# Activity:
Restate the data word for word. Leave the pictures out.

◆ ◆ ◆ ◆

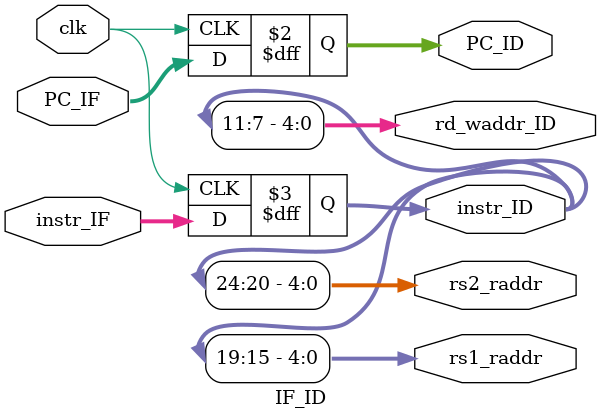
<source format=v>
module IF_ID(
    input clk,
    input [31:0] PC_IF,
    input [31:0] instr_IF,
    output reg [31:0] PC_ID,
    output reg [31:0] instr_ID,
    output [4:0] rs1_raddr,
    output [4:0] rs2_raddr,
    output [4:0] rd_waddr_ID
);

assign rs1_raddr = instr_ID[19:15];
assign rs2_raddr = instr_ID[24:20];
assign rd_waddr_ID = instr_ID[11:7];

always@(posedge clk) begin
    PC_ID <= PC_IF;
    instr_ID <= instr_IF;
end

endmodule
</source>
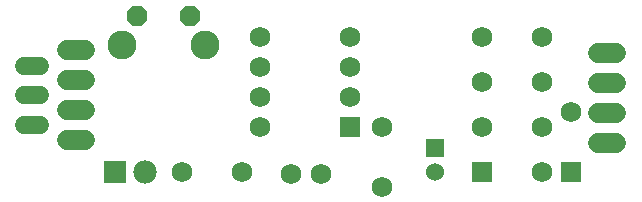
<source format=gbs>
G75*
%MOIN*%
%OFA0B0*%
%FSLAX24Y24*%
%IPPOS*%
%LPD*%
%AMOC8*
5,1,8,0,0,1.08239X$1,22.5*
%
%ADD10C,0.0680*%
%ADD11C,0.0780*%
%ADD12R,0.0780X0.0780*%
%ADD13R,0.0680X0.0680*%
%ADD14R,0.0600X0.0600*%
%ADD15C,0.0600*%
%ADD16C,0.0680*%
%ADD17OC8,0.0680*%
%ADD18C,0.0965*%
%ADD19C,0.0600*%
D10*
X006453Y001680D03*
X008453Y001680D03*
X010087Y001613D03*
X011087Y001613D03*
X013126Y001180D03*
X013126Y003180D03*
X012047Y004180D03*
X012047Y005180D03*
X012047Y006180D03*
X009047Y006180D03*
X009047Y005180D03*
X009047Y004180D03*
X009047Y003180D03*
X016469Y003180D03*
X018469Y003180D03*
X019417Y003684D03*
X018469Y004680D03*
X016469Y004680D03*
X016469Y006180D03*
X018469Y006180D03*
X018469Y001680D03*
D11*
X005217Y001680D03*
D12*
X004217Y001680D03*
D13*
X012047Y003180D03*
X016469Y001680D03*
X019417Y001684D03*
D14*
X014890Y002478D03*
D15*
X014890Y001678D03*
D16*
X020330Y002641D02*
X020930Y002641D01*
X020930Y003641D02*
X020330Y003641D01*
X020330Y004641D02*
X020930Y004641D01*
X020930Y005641D02*
X020330Y005641D01*
X003225Y005735D02*
X002625Y005735D01*
X002625Y004735D02*
X003225Y004735D01*
X003225Y003735D02*
X002625Y003735D01*
X002625Y002735D02*
X003225Y002735D01*
D17*
X004949Y006890D03*
X006729Y006890D03*
D18*
X007219Y005910D03*
X004459Y005910D03*
D19*
X001718Y005220D02*
X001198Y005220D01*
X001198Y004236D02*
X001718Y004236D01*
X001718Y003251D02*
X001198Y003251D01*
M02*

</source>
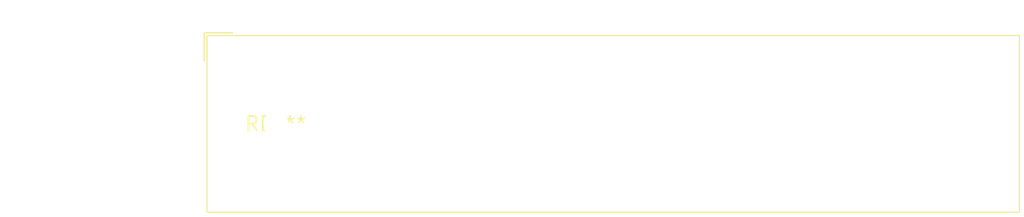
<source format=kicad_pcb>
(kicad_pcb (version 20240108) (generator pcbnew)

  (general
    (thickness 1.6)
  )

  (paper "A4")
  (layers
    (0 "F.Cu" signal)
    (31 "B.Cu" signal)
    (32 "B.Adhes" user "B.Adhesive")
    (33 "F.Adhes" user "F.Adhesive")
    (34 "B.Paste" user)
    (35 "F.Paste" user)
    (36 "B.SilkS" user "B.Silkscreen")
    (37 "F.SilkS" user "F.Silkscreen")
    (38 "B.Mask" user)
    (39 "F.Mask" user)
    (40 "Dwgs.User" user "User.Drawings")
    (41 "Cmts.User" user "User.Comments")
    (42 "Eco1.User" user "User.Eco1")
    (43 "Eco2.User" user "User.Eco2")
    (44 "Edge.Cuts" user)
    (45 "Margin" user)
    (46 "B.CrtYd" user "B.Courtyard")
    (47 "F.CrtYd" user "F.Courtyard")
    (48 "B.Fab" user)
    (49 "F.Fab" user)
    (50 "User.1" user)
    (51 "User.2" user)
    (52 "User.3" user)
    (53 "User.4" user)
    (54 "User.5" user)
    (55 "User.6" user)
    (56 "User.7" user)
    (57 "User.8" user)
    (58 "User.9" user)
  )

  (setup
    (pad_to_mask_clearance 0)
    (pcbplotparams
      (layerselection 0x00010fc_ffffffff)
      (plot_on_all_layers_selection 0x0000000_00000000)
      (disableapertmacros false)
      (usegerberextensions false)
      (usegerberattributes false)
      (usegerberadvancedattributes false)
      (creategerberjobfile false)
      (dashed_line_dash_ratio 12.000000)
      (dashed_line_gap_ratio 3.000000)
      (svgprecision 4)
      (plotframeref false)
      (viasonmask false)
      (mode 1)
      (useauxorigin false)
      (hpglpennumber 1)
      (hpglpenspeed 20)
      (hpglpendiameter 15.000000)
      (dxfpolygonmode false)
      (dxfimperialunits false)
      (dxfusepcbnewfont false)
      (psnegative false)
      (psa4output false)
      (plotreference false)
      (plotvalue false)
      (plotinvisibletext false)
      (sketchpadsonfab false)
      (subtractmaskfromsilk false)
      (outputformat 1)
      (mirror false)
      (drillshape 1)
      (scaleselection 1)
      (outputdirectory "")
    )
  )

  (net 0 "")

  (footprint "TerminalBlock_Dinkle_DT-55-B01X-07_P10.00mm" (layer "F.Cu") (at 0 0))

)

</source>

◆ ◆ ◆ ◆

# Output of the task:
<source format=v>
module IF_ID(
    input clk,
    input [31:0] PC_IF,
    input [31:0] instr_IF,
    output reg [31:0] PC_ID,
    output reg [31:0] instr_ID,
    output [4:0] rs1_raddr,
    output [4:0] rs2_raddr,
    output [4:0] rd_waddr_ID
);

assign rs1_raddr = instr_ID[19:15];
assign rs2_raddr = instr_ID[24:20];
assign rd_waddr_ID = instr_ID[11:7];

always@(posedge clk) begin
    PC_ID <= PC_IF;
    instr_ID <= instr_IF;
end

endmodule
</source>
<source format=gbs>
G75*
%MOIN*%
%OFA0B0*%
%FSLAX24Y24*%
%IPPOS*%
%LPD*%
%AMOC8*
5,1,8,0,0,1.08239X$1,22.5*
%
%ADD10C,0.0680*%
%ADD11C,0.0780*%
%ADD12R,0.0780X0.0780*%
%ADD13R,0.0680X0.0680*%
%ADD14R,0.0600X0.0600*%
%ADD15C,0.0600*%
%ADD16C,0.0680*%
%ADD17OC8,0.0680*%
%ADD18C,0.0965*%
%ADD19C,0.0600*%
D10*
X006453Y001680D03*
X008453Y001680D03*
X010087Y001613D03*
X011087Y001613D03*
X013126Y001180D03*
X013126Y003180D03*
X012047Y004180D03*
X012047Y005180D03*
X012047Y006180D03*
X009047Y006180D03*
X009047Y005180D03*
X009047Y004180D03*
X009047Y003180D03*
X016469Y003180D03*
X018469Y003180D03*
X019417Y003684D03*
X018469Y004680D03*
X016469Y004680D03*
X016469Y006180D03*
X018469Y006180D03*
X018469Y001680D03*
D11*
X005217Y001680D03*
D12*
X004217Y001680D03*
D13*
X012047Y003180D03*
X016469Y001680D03*
X019417Y001684D03*
D14*
X014890Y002478D03*
D15*
X014890Y001678D03*
D16*
X020330Y002641D02*
X020930Y002641D01*
X020930Y003641D02*
X020330Y003641D01*
X020330Y004641D02*
X020930Y004641D01*
X020930Y005641D02*
X020330Y005641D01*
X003225Y005735D02*
X002625Y005735D01*
X002625Y004735D02*
X003225Y004735D01*
X003225Y003735D02*
X002625Y003735D01*
X002625Y002735D02*
X003225Y002735D01*
D17*
X004949Y006890D03*
X006729Y006890D03*
D18*
X007219Y005910D03*
X004459Y005910D03*
D19*
X001718Y005220D02*
X001198Y005220D01*
X001198Y004236D02*
X001718Y004236D01*
X001718Y003251D02*
X001198Y003251D01*
M02*

</source>
<source format=kicad_pcb>
(kicad_pcb (version 20240108) (generator pcbnew)

  (general
    (thickness 1.6)
  )

  (paper "A4")
  (layers
    (0 "F.Cu" signal)
    (31 "B.Cu" signal)
    (32 "B.Adhes" user "B.Adhesive")
    (33 "F.Adhes" user "F.Adhesive")
    (34 "B.Paste" user)
    (35 "F.Paste" user)
    (36 "B.SilkS" user "B.Silkscreen")
    (37 "F.SilkS" user "F.Silkscreen")
    (38 "B.Mask" user)
    (39 "F.Mask" user)
    (40 "Dwgs.User" user "User.Drawings")
    (41 "Cmts.User" user "User.Comments")
    (42 "Eco1.User" user "User.Eco1")
    (43 "Eco2.User" user "User.Eco2")
    (44 "Edge.Cuts" user)
    (45 "Margin" user)
    (46 "B.CrtYd" user "B.Courtyard")
    (47 "F.CrtYd" user "F.Courtyard")
    (48 "B.Fab" user)
    (49 "F.Fab" user)
    (50 "User.1" user)
    (51 "User.2" user)
    (52 "User.3" user)
    (53 "User.4" user)
    (54 "User.5" user)
    (55 "User.6" user)
    (56 "User.7" user)
    (57 "User.8" user)
    (58 "User.9" user)
  )

  (setup
    (pad_to_mask_clearance 0)
    (pcbplotparams
      (layerselection 0x00010fc_ffffffff)
      (plot_on_all_layers_selection 0x0000000_00000000)
      (disableapertmacros false)
      (usegerberextensions false)
      (usegerberattributes false)
      (usegerberadvancedattributes false)
      (creategerberjobfile false)
      (dashed_line_dash_ratio 12.000000)
      (dashed_line_gap_ratio 3.000000)
      (svgprecision 4)
      (plotframeref false)
      (viasonmask false)
      (mode 1)
      (useauxorigin false)
      (hpglpennumber 1)
      (hpglpenspeed 20)
      (hpglpendiameter 15.000000)
      (dxfpolygonmode false)
      (dxfimperialunits false)
      (dxfusepcbnewfont false)
      (psnegative false)
      (psa4output false)
      (plotreference false)
      (plotvalue false)
      (plotinvisibletext false)
      (sketchpadsonfab false)
      (subtractmaskfromsilk false)
      (outputformat 1)
      (mirror false)
      (drillshape 1)
      (scaleselection 1)
      (outputdirectory "")
    )
  )

  (net 0 "")

  (footprint "TerminalBlock_Dinkle_DT-55-B01X-07_P10.00mm" (layer "F.Cu") (at 0 0))

)

</source>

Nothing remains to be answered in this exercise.